Fair Use or Foul Play? Copyright in the Age of Generative AI

On July 23, 2025, Strike 3 Holdings filed a complaint against Meta in a California federal court, claiming up to $359 million in statutory damages.
The adult film production company alleges that Meta systematically pirated more than 2,300 copyrighted adult films through BitTorrent networks and actively shared this copyrighted content to accelerate the gathering of training data for its generative AI models.
As AI models train on vast datasets containing copyrighted works, creators are pushing back through the courts, challenging everything from artistic training data to news articles used without permission.
This wave of litigation is testing the boundaries of fair use and forcing courts to grapple with questions that will define the relationship between AI innovation and creator rights for years to come.
Ronin Legal explores the key cases shaping this legal battleground.
CURRENT LEGAL FRAMEWORK
Courts are seeing three typical outcomes in AI copyright disputes: victories for creators, wins for AI companies, or negotiated settlements. The central tension revolves around whether AI training on copyrighted material constitutes fair use and what evidence is needed to demonstrate actual harm to copyright holders.
A recurring theme involves violations of the Digital Millennium Copyright Act's Section 1202(b), where creators claim AI developers removed or altered attribution information during training. This strips away the original source credits that creators rely on for recognition and licensing opportunities.
RECENT DECISIONS
Sarah Anderson et al. v. Stability AI et al.
Artists sued Stability AI, Midjourney, and DeviantArt, claiming Stability AI's Stable Diffusion software scraped billions of copyrighted images without consent. Judge William Orrick dismissed the initial claims for insufficient specificity.

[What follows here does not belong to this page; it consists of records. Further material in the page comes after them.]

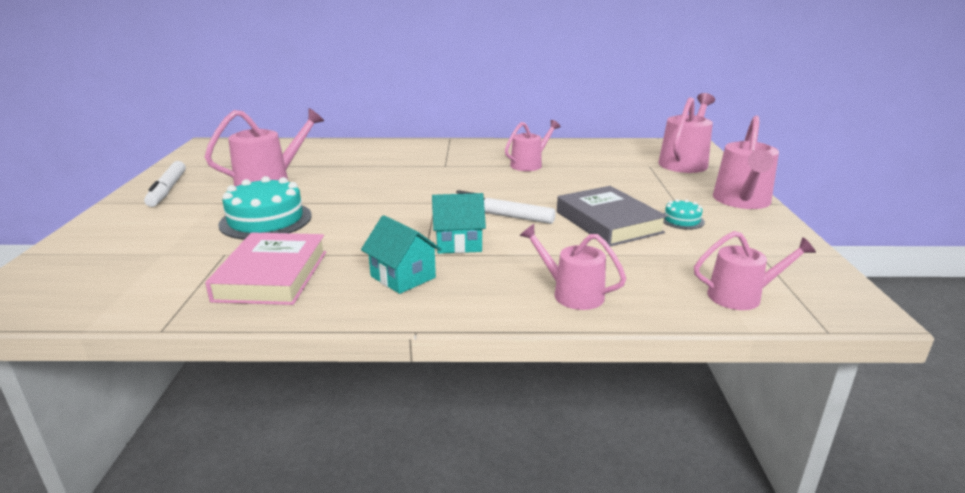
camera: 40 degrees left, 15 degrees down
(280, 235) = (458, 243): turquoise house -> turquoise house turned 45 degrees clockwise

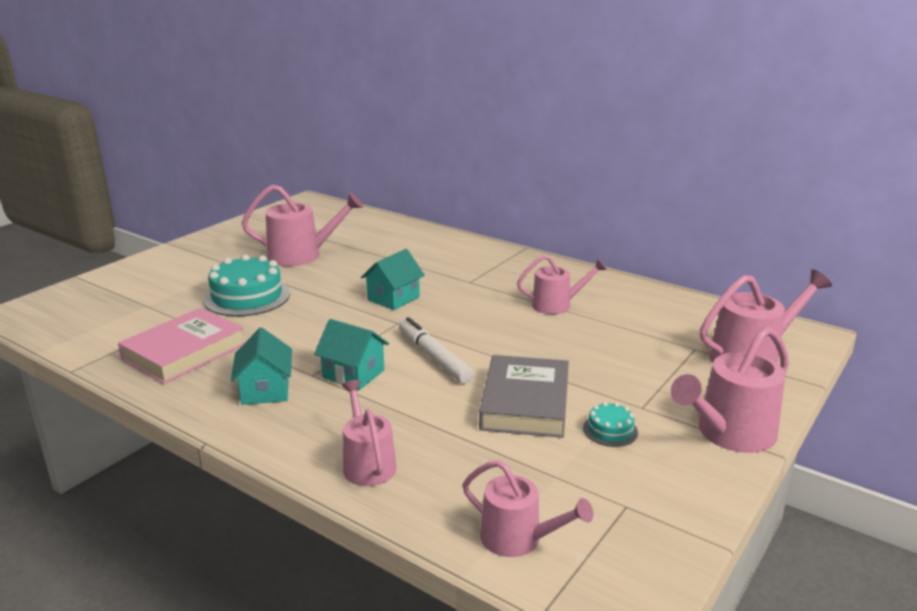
camera: 35 degrees right, 0 degrees up
(167, 190) = (221, 243): white marker -> none
(404, 189) = (393, 298): none -> turquoise house

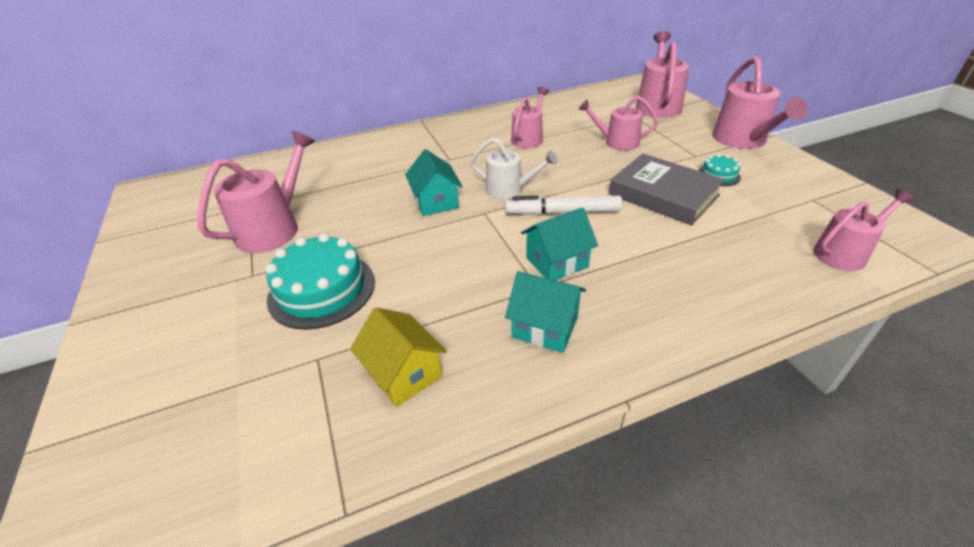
camera: 55 degrees left, 15 degrees up
(184, 352) = (404, 373): pink book -> yellow house
(367, 464) = (716, 296): pink watering can -> pink watering can (617, 142)
(447, 323) = (509, 189): none -> white watering can

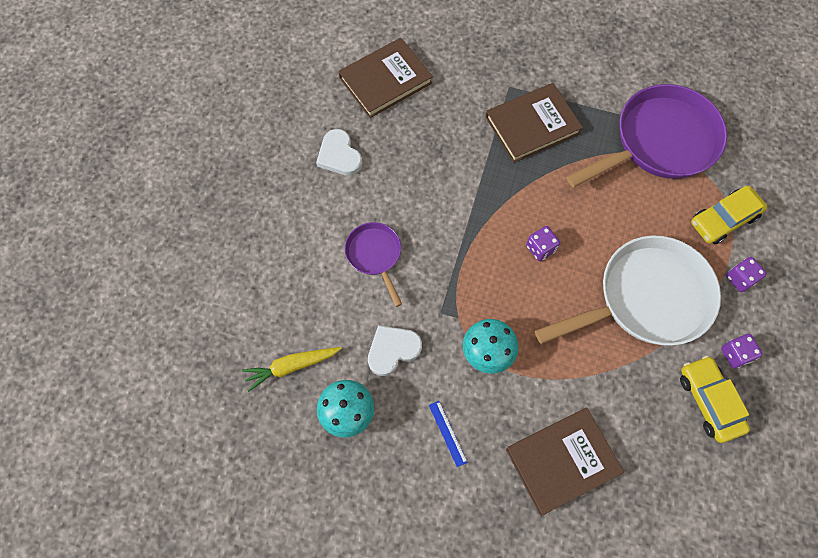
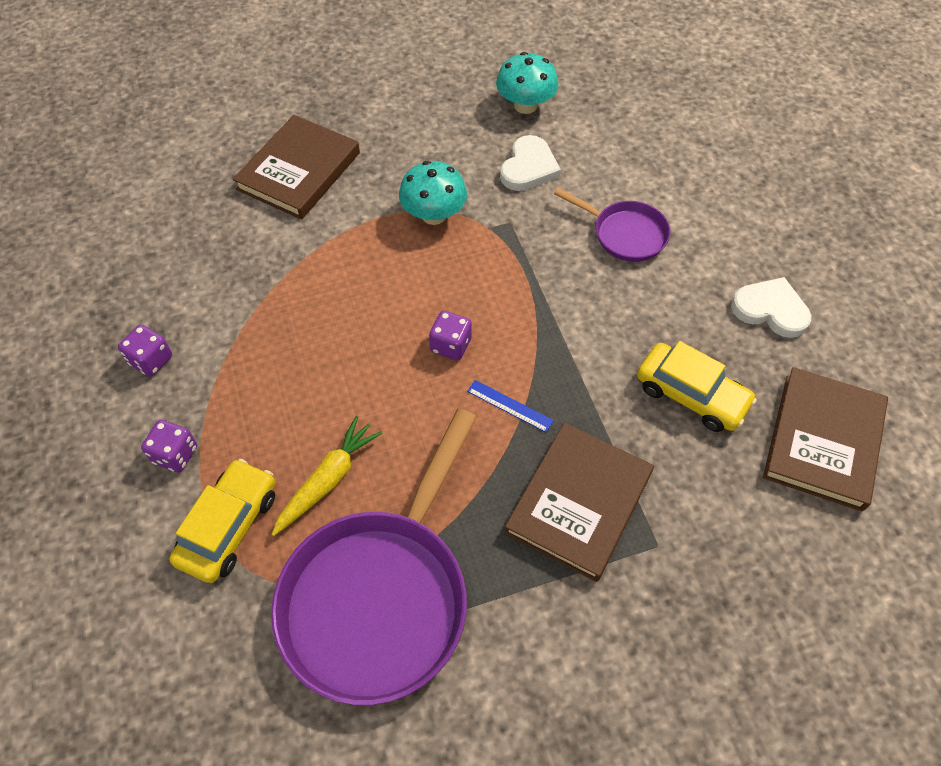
camera: 145 degrees right, 10 degrees down
(291, 366) = (607, 109): yellow carrot -> yellow carrot (328, 479)
(447, 433) = (422, 137): blue ruler -> blue ruler (509, 406)
(646, 298) = (288, 362): white pan -> none
(709, 401) = (166, 296): yellow car -> yellow car (691, 395)

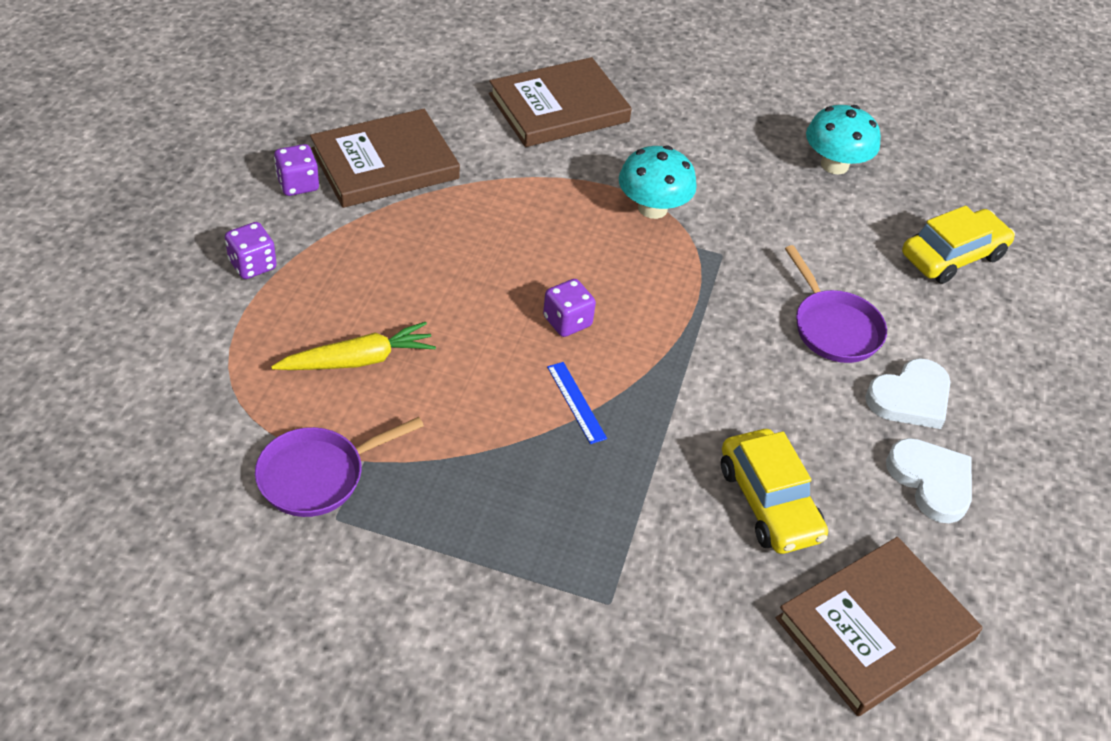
camera: 30 degrees right, 10 degrees down
(228, 526) = (245, 343): yellow car -> yellow car (952, 256)
(379, 597) = (318, 475): purple pan -> purple pan, size x0.50
(528, 167) = (786, 219): white heart -> white heart (910, 398)
(578, 503) = (566, 519): brown book -> brown book (385, 163)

The amended complaint expanded the artist group and added Runway AI as a defendant. The court found two theories legally plausible: that the AI model itself contains infringing transformations of copyrighted works (the "model theory") and that distributing the AI tool equals distributing copyrighted content (the "distribution theory").
Unjust enrichment claims were dismissed, but plaintiffs can amend. DeviantArt defeated the contract claims. Kadrey v. Meta
Meta won when the court ruled that using copyrighted works to train its LLaMA model qualified as fair use. The decision emphasised the transformative nature of AI training and that plaintiffs failed to show market harm. The case became a pivotal moment in AI and copyright jurisprudence. Bartz v. Anthropic
Judge William Alsup granted summary judgment in favour of Anthropic, ruling that using copyrighted works for LLM training qualifies as a "quintessentially transformative" fair use. The court emphasised that the allegations were limited to input (training data) copying, with no claims of infringing output to users.
The ruling recognised the use of copyrighted material in creating AI models as transformative due to their new purpose and character and therefore considered it non-infringing. Daily News v. Microsoft
News publishers sued Microsoft and OpenAI over training AI models on reporters' work without permission. They claim the models reproduce copyrighted content verbatim and sometimes generate false information that harms news organizations' reputations.
The court rejected OpenAI's argument that plaintiffs lacked evidence of people using AI instead of paying for news. Most dismissal motions were denied and the case heads to trial. Perry v. Shein
Independent designers sued Shein for creating exact replicas of their copyrighted designs without authorization.
The lawsuit includes RICO Act claims, alleging coordinated copyright infringement and deceptive practices. A federal judge in California denied Shein's motion to dismiss the RICO claims. Some other claims were dismissed with leave to amend.
PENDING LITIGATION Authors Guild v. OpenAI
The Authors Guild and fiction writers sued OpenAI and Microsoft over unauthorized use of copyrighted books to train AI models. They claim this threatens writers' livelihoods while allowing defendants to avoid licensing fees.
OpenAI argues fair use, claiming its use of the works is transformative. A decision is expected early 2025, likely consolidated with Centre for Investigative Reporting v. OpenAI. Leovy v. Google
Google faces similar allegations over its training of Gemini (formerly Bard) and Imagen AI models using copyrighted text, images, and creative content scraped from across the internet.
ADDITIONAL CASE UPDATES Concord Music Group Inc. v. Anthropic saw the court require safeguards against infringing outputs, while Getty Images v. Stability AI continues with focus on copyright and trademark infringement after the UK Court of Appeal ruled on procedural matters.
LEGAL IMPLICATIONS
Courts are addressing fundamental questions that will shape both the tech and creative industries. These decisions will establish precedents for fair use in AI training, evidence requirements for proving harm, and the scope of protection for different types of creative works. The decisions ahead will
determine whether AI development can continue with current training practices or whether new licensing frameworks and legal boundaries will emerge.